Reliance was placed upon Section 5 of the Maternity Benefit Act, 1961 which states that:
“Subject to the provisions of this Act, every woman shall be entitled to, and her employer shall be liable for, the payment of maternity benefit at the rate of the average daily wage for the period of her actual absence, that is to say, the period immediately preceding the day of her delivery, the actual day of her delivery and any period immediately following that day.”
It was further contended that in accordance with the provision of Section 5(2) of the Maternity Benefit Act, 1961, once the female employee has rendered service for 180 days continuously prior to the expected date of delivery, she would be entitled to maternity benefit. Since the appellant fulfills the requirement of having worked more than 180 days during the preceding 1 year, even as a contractual employee, her right to claim maternity benefit should not be denied.
The main concern which falls for determination in this appeal was as to whether the maternity benefits, as contemplated in the 1961 Act, would apply to a lady employee appointed on contractual terms, if the period for which she claims such benefits overshoots the contractual period?
The respondent sought to defend the reasoning given in the judgment under appeal, arguing that once the term or tenure of the contract ends, there cannot be a notional extension of the same by giving the employee the benefits of the 1961 Act in full, as contemplated in Section 5(2) thereof. It was submitted that any benefits that the appellant would be entitled to ought to be within the contractual period.
It was rightly observed by the Apex Court that:
“Section 12(2)(a) of the 1961 Act contemplates entitlement to the benefits under the 1961 Act even for an employee who is dismissed or discharged at any time during her pregnancy if the woman, but for such discharge or dismissal, would have been entitled to maternity benefits or medical bonus. Thus, continuation of maternity benefits is in-built in the statute itself, where the benefits would survive and continue despite the cessation of employment. In our opinion, what this legislation envisages is entitlement to maternity benefits, which accrues on fulfillment of the conditions specified in Section 5(2) thereof, and such benefits can travel beyond the term of employment also. It is not co-terminus with the employment tenure.”
The court referred to the case of Municipal Corporation of Delhi vs Female Workers (Muster Roll), wherein a two-judge Bench extended benefits under the 1961 Act to workers engaged on a casual basis or on muster roll on daily wages.
In light of the ration and with regard to Section 27 of the 1961 Act, which gives overriding effect to the statute on any award, agreement or contract of service, the Supreme Court was of the opinion that the High Court erred in law in holding that the appellant was not entitled to maternity benefits beyond June 11, 2017.

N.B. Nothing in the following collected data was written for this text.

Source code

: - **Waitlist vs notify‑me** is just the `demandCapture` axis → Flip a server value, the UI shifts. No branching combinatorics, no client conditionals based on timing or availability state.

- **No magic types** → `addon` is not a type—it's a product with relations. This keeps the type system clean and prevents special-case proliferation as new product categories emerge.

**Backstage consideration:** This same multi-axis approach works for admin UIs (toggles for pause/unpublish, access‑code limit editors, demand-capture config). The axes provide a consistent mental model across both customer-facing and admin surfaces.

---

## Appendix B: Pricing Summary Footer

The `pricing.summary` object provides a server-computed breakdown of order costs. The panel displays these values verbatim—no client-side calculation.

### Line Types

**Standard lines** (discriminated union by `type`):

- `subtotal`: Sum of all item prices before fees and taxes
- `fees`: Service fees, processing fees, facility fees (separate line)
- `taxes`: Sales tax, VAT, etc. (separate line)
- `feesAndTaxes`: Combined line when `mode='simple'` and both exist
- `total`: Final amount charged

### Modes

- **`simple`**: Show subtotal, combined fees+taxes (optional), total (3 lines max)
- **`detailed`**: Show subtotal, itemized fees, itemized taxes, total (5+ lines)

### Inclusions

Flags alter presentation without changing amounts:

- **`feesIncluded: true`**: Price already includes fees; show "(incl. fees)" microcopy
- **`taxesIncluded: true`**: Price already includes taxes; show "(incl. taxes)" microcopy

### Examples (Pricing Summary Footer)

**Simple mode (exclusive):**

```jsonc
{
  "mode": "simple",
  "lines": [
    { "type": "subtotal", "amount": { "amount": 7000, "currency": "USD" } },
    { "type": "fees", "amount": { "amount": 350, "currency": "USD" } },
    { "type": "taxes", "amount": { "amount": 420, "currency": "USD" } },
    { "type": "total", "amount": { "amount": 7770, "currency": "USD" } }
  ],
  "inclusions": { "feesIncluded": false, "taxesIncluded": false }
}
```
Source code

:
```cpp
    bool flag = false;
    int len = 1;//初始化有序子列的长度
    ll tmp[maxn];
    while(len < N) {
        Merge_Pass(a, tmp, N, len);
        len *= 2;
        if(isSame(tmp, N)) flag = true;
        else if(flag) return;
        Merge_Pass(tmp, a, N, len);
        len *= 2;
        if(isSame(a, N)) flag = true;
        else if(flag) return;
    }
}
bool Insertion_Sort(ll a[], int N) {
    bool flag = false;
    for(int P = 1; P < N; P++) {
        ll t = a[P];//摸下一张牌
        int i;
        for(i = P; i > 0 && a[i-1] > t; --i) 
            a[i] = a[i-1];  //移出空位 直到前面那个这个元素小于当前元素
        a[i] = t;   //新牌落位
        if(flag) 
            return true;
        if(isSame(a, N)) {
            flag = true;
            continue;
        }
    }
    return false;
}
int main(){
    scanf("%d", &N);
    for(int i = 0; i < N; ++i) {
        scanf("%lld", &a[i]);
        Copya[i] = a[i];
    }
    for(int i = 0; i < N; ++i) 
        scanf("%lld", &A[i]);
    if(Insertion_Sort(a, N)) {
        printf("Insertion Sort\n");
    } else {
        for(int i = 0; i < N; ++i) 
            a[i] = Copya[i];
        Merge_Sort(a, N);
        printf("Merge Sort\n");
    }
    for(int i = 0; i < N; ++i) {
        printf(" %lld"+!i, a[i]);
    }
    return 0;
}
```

It was reiterated by the Court that since the appellant had fulfilled the entitlement criteria specified in Section 5(2) of the Act, she would be eligible for full maternity benefits even if such benefits exceed the duration of her contract.
Accordingly, the judgment and order of the High Court was set aside and as a consequence thereof, the Tribunal’s decision shall also stand invalidated.
The present appeal was, consequently, allowed and the employer was directed to extend maternity benefits as would have been available to the appellant in terms of Section 5 and 8 of the 1961 Act, after deducting thereof any sum that may already have been paid to the appellant under the same head or for such purpose vide order dated August 17, 2023.
Further, it was ordered that such benefits shall be extended to her within a period of three months from the date of communication of this judgment.
The marked decision constituted a significant ruling, suggesting that eligibility for maternity benefits, as outlined in section 5 of the 1961 Act, extends beyond the limitations of the employment duration.